Kesederhanaan dan perhatian yang merata pada semua pemain cukup cermat dalam hal bloking dan pengucapan kalimat. Finalis-finalis lainnya kendatipun cukup berhati-hati, tampak bahwa hasrat untuk menang tidak didahului oleh persiapan sungguh-sungguh. Sutradara Teater Rama muncul pula dengan grup lain bernama Teater Senam yang berhasil mengangkat naskah Ring (Wisran Hadi) menjadi segar. Sayang hanya berhenti pada kesegaran tok. Tapi masih jauh lebih bagus dari usaha Teater Sunda Kelapa yang mementaskan lakon yang sama, lengkap dengan menyalin beberapa dialognya dalam bahasa Minang tetapi gagal. Jangankan memperoleh warna lokal, kebulatan pementasannya sendiri saja tidak tercapai. Dalam segi tata artistik memang ada kemajuan. Beberapa grup berusaha menunjukkan penguasaan yang baik pada sektor penataan set, penataan lampu serta perencanaan kostum. Sayang ini tidak diimbangi dengan baik dalam permainan. Pukul rata, sebetulnya tidak ada pemain yang pantas diberi medali kali ini. Baik pria maupun wanita. Semuanya memiliki cacad-cacad elementer. Barangkali sudah waktunya untuk memikirkan, mungkin penilaian pada pemain tidak hanya tertuju pada orang per orang, sebab naskah-naskah yang ada kebanyakan menyediakan permainan kelompok. Misalnya bisa disebutkan: permainan "kelompok makan" dalam pementasan Edan Teater Kail, yang bermain dengan tangguh.
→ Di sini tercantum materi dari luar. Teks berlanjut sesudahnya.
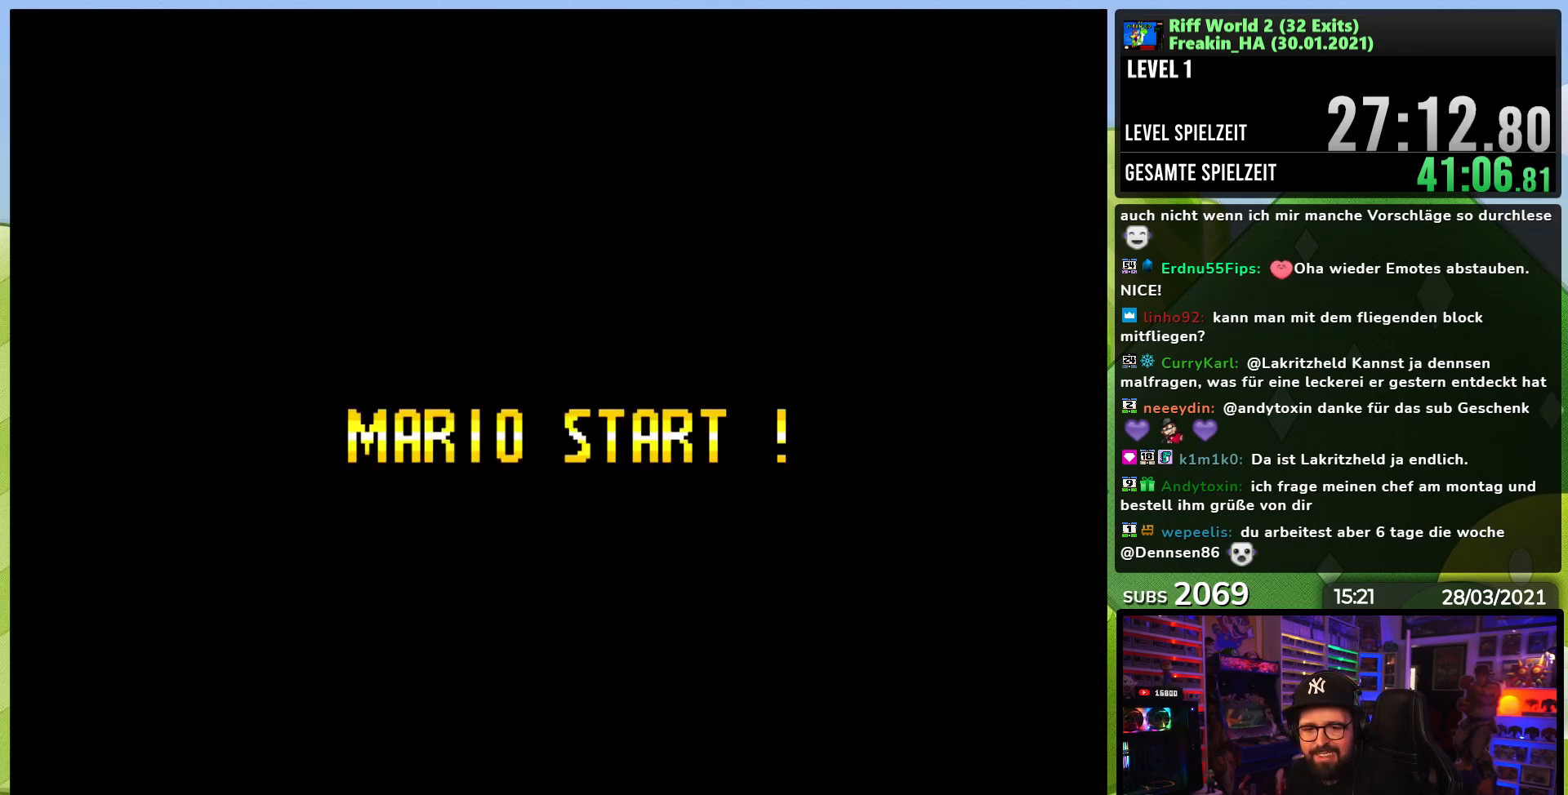
{"buttons": ["A"], "events": [[467, "A", "down"]]}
Tapi perlukah itu?. Syarat Terlalu Lunak Yang menggembirakan adalah arus penonton. Di samping mereka deras datang mengisi kursi setiap hari (2 kali pertunjukan) mereka juga menunggu sampai pertunjukan usai. Kendati tak jarang mereka menunjukkan kekesalan kalau pertunjukan menjengkelkan. Benar separuhnya adalah tukang-tukang keplok yang dibawa grup masing-masing, tetapi banyak di antara mereka yang dengan rajinnya datang setiap malam. Terutama kalau grup-grup pemenang tahun lalu seperti Kail, Road, Prakarya dan Gombong main. Sayang sekali sebagian grup-grup pemenang itu tidak lagi didukung pemain-pemainnya yang lama - bahkan sutradaranya. Harus diakui sampai saat ini di tingkat remaja sutradaralah yang menjadi tokoh sentral. Kemungkinan untuk mempertahankan prestasi masih lebih besar di tangan seorang sutradara meskipun berganti-ganti anak buah, timbang di atas grup yang sama dengan sutradara yang lain.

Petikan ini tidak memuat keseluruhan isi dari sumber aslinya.